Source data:
......

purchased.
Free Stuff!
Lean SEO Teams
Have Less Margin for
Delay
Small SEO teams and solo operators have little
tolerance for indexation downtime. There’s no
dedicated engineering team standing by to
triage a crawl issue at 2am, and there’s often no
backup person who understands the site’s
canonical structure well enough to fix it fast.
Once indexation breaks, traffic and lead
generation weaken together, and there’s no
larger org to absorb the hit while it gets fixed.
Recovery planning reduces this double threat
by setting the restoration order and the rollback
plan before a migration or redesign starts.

......

Task item:
Rewrite the entries with "indexation" changed to "indexing" everywhere it occurs, leaving the rest untouched.

Solution below:
purchased.
Free Stuff!
Lean SEO Teams
Have Less Margin for
Delay
Small SEO teams and solo operators have little
tolerance for indexing downtime. There’s no
dedicated engineering team standing by to
triage a crawl issue at 2am, and there’s often no
backup person who understands the site’s
canonical structure well enough to fix it fast.
Once indexing breaks, traffic and lead
generation weaken together, and there’s no
larger org to absorb the hit while it gets fixed.
Recovery planning reduces this double threat
by setting the restoration order and the rollback
plan before a migration or redesign starts.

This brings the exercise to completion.